## SELECTED EXTRACT
:::

Ohio House Speaker Larry Householder arrested. Will FirstEnergy Corp. be charged next? What you need to know

Three big things we learned from the FBI’s criminal complaint against Householder

1. FirstEnergy Corp. bankrolled the alleged criminal conspiracy

The indictment does not name as defendants FirstEnergy Corp, its subsidiary FirstEnergy Service Company, or FirstEnergy Solutions (now known as Energy Harbor), the company which owned the nuclear assets that HB 6 bailed out, and which FirstEnergy spun off in bankruptcy restructuring. 

However, it makes clear that these companies provided nearly all of the $60 million to fund the operation, most of which it routed through a 501(c)(4) dark money organization called Generation Now. 

2. Exactly how Householder and his associates spent FirstEnergy Corp’s $60 million

The criminal complaint describes how the Householder-run operation then spent FirstEnergy Corp.’s money in four key ways...

:::

## DATA LISTING
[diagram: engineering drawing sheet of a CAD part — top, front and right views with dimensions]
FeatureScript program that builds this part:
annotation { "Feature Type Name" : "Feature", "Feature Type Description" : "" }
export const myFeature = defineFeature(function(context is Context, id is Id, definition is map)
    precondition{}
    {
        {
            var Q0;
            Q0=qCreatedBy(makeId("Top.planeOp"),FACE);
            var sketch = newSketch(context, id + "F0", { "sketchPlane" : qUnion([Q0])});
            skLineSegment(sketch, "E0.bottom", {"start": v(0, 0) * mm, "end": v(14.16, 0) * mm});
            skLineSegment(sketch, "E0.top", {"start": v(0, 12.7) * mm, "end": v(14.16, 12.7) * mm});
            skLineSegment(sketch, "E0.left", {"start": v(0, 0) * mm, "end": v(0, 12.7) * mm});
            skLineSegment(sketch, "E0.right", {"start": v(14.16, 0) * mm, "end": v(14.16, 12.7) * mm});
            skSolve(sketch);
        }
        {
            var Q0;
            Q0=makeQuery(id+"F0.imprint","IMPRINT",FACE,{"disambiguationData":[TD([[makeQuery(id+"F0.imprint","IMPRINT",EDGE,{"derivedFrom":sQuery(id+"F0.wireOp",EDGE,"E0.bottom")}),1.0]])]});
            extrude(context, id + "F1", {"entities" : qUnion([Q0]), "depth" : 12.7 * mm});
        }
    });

:::

## TASK TO COMPLETE
Reproduce the passage of the article on Larry Householder's arrest that begins with the words containing "1. FirstEnergy Corp." and ends with "in bankruptcy restructuring.", keeping every word unchanged.

## EXERCISE OUTPUT
1. FirstEnergy Corp. bankrolled the alleged criminal conspiracy

The indictment does not name as defendants FirstEnergy Corp, its subsidiary FirstEnergy Service Company, or FirstEnergy Solutions (now known as Energy Harbor), the company which owned the nuclear assets that HB 6 bailed out, and which FirstEnergy spun off in bankruptcy restructuring.